Contrary to their name, the Allies were startlingly disunited, and this was a problem for Chiang Kai-shek in particular. The weakness of China’s position derived from the peculiar contortions of the partnership itself. Crucially, the USSR remained neutral against Japan. This meant that Stalin could not be seen to appear in public at any conference that included Chiang, since it would imply endorsement of China’s war aims against Japan. Yet Stalin clearly had a significant interest in the shaping of a postwar Asia. As a result, almost all the major conferences after 1941 excluded Chiang. This situation was worsened by Churchill’s clear contempt for the Chinese in general.

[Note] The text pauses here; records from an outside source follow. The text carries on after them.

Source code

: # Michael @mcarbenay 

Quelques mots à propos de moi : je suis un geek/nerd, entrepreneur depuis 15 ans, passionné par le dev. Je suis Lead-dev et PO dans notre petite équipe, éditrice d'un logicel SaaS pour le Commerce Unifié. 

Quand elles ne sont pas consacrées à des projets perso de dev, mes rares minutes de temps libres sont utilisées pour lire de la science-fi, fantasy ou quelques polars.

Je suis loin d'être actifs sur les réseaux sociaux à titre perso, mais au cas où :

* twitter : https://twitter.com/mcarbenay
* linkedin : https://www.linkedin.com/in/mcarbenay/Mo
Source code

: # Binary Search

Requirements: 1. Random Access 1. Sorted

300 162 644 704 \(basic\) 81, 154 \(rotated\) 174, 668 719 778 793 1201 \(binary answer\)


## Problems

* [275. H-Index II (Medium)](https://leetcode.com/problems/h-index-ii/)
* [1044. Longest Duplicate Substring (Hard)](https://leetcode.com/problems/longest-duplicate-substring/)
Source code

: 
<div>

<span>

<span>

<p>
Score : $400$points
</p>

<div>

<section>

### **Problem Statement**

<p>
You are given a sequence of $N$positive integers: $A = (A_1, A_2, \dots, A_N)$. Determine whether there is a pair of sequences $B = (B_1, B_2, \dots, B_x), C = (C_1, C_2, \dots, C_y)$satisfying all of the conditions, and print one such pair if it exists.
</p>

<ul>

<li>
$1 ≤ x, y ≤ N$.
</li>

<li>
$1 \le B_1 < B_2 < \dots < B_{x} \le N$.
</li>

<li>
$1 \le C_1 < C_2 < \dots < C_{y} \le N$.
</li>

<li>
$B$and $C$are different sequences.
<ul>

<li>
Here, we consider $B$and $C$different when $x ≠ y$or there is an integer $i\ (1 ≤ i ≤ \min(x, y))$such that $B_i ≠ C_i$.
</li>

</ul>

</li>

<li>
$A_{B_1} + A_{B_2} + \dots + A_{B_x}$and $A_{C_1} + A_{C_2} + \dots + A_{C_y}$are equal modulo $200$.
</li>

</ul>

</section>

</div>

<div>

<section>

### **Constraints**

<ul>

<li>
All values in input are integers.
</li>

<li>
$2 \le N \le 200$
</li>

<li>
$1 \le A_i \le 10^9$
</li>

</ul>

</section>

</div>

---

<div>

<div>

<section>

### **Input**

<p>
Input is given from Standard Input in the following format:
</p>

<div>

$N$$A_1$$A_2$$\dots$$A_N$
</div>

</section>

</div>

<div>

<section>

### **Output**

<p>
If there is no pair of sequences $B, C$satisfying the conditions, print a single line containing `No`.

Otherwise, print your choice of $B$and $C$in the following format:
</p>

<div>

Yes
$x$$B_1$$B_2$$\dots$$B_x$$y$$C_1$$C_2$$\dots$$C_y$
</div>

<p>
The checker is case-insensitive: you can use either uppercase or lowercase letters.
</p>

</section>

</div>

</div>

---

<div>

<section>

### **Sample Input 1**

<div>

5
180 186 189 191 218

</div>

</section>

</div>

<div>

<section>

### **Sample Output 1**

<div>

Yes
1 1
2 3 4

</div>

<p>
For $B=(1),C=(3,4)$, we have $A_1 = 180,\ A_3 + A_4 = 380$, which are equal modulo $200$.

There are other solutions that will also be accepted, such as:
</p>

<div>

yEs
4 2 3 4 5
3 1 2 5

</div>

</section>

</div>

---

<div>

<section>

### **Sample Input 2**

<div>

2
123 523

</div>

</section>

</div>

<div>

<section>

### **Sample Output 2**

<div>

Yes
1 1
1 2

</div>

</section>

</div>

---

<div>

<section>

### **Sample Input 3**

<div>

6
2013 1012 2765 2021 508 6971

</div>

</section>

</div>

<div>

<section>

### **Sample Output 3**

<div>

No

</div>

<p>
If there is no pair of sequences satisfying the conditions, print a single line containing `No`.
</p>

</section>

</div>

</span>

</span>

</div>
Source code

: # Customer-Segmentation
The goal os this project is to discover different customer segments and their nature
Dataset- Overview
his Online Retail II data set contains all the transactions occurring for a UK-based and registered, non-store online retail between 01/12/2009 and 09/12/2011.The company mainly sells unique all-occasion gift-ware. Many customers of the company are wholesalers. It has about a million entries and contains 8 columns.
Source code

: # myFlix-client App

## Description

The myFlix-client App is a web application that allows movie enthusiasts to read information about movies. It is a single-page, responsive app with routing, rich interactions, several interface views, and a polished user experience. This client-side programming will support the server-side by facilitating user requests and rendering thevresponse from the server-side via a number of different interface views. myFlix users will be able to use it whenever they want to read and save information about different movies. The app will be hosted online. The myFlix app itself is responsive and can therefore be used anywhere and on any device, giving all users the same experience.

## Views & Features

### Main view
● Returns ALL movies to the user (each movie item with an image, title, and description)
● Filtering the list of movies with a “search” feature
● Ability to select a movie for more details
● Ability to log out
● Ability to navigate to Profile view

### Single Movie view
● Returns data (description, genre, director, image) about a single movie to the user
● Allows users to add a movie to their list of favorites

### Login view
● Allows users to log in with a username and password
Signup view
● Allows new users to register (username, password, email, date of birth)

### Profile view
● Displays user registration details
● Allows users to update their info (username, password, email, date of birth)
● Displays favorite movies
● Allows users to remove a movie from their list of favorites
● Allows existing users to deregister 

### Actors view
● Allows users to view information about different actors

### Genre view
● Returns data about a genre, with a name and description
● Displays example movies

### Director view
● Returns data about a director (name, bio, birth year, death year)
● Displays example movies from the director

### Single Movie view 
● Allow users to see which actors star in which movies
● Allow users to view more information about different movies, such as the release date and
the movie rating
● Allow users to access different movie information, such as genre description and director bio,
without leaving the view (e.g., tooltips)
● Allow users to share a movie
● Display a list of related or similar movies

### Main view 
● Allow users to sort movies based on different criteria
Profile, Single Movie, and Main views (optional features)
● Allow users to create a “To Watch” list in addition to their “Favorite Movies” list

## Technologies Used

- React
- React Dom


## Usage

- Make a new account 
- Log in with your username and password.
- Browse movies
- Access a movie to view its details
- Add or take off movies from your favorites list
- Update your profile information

For Chiang, these pressures increased the importance of the Cairo Conference (“Sextant”) held between November 22 and 26, 1943, the only major conference of the war that attempted to make a comprehensive settlement of the Sino-Japanese conflict. The meeting in Cairo came at a time of continued tension between the United States and Britain. The two sides had gone back and forth during the winter and spring of 1943 on the question of the best timing for Overlord, the invasion of Western Europe. The Americans insisted on defining strategic priorities, whereas the British wanted to keep their options open. The decision on Overlord would inevitably have a sequential effect on the other theaters of war, including the Mediterranean, the Pacific, and ultimately China. Significant time would also be taken at Cairo to decide on strategy for the Pacific War.
37
Yet the Cairo Conference was hampered by the fact that neither the US nor Britain had a clear idea of exactly how the war in the Pacific would be brought to a conclusion. Even while the role of the Pacific was upgraded by both Washington and London during 1943, the precise significance of China was not defined.
38

Patrick J. Hurley, who had served as secretary of war under Herbert Hoover, was now a personal international emissary for Roosevelt. On November 12 he spoke to Chiang in Chongqing. In Chiang’s eyes, Hurley had come to explain Roosevelt’s intentions toward Churchill and Stalin so that there would be no misunderstandings about the upcoming conference. Chiang’s interpretation was that the American president was “relying on me to dispute with Churchill over East Asian matters,” so that Roosevelt could then intervene as mediator. Chiang declared his intention to press home several points at Cairo, including the establishment of a formal United Nations structure to give China equal status in the emergent international order, and the need for naval and air support in any future attempt to recapture Burma.
39
(At this point “United Nations” referred to the Allies; the term was not used in the sense of the United Nations Organization until after 1945.) Chiang also took time to consider the significance of his own role. No non-European leader had ever taken such a personal stake in a major meeting alongside the leaders of the great Western powers. “When I go to the conference,” reflected Chiang:

I want moderation as my only principle. In general, I don’t want to bring any great shame upon myself. We should wait for the British and Americans to bring up the treatment of Japan and reparations; we shouldn’t do it. This will reassure [them] about us and will make them respect the fact that we don’t have any selfish intentions with regard to the global war.
40

 

Chiang and Song Meiling landed at Cairo in conditions of strict security, but caused something of a sensation when they appeared in public. General Alan Brooke, chief of the Imperial General Staff, noted that some of the junior officers had given a “suppressed neigh” when they caught sight of Madame Chiang, dressed to kill as usual. Brooke himself thought her “not good looking,” noting her “sallow complexion” and her smoking of “continuous cigarettes.”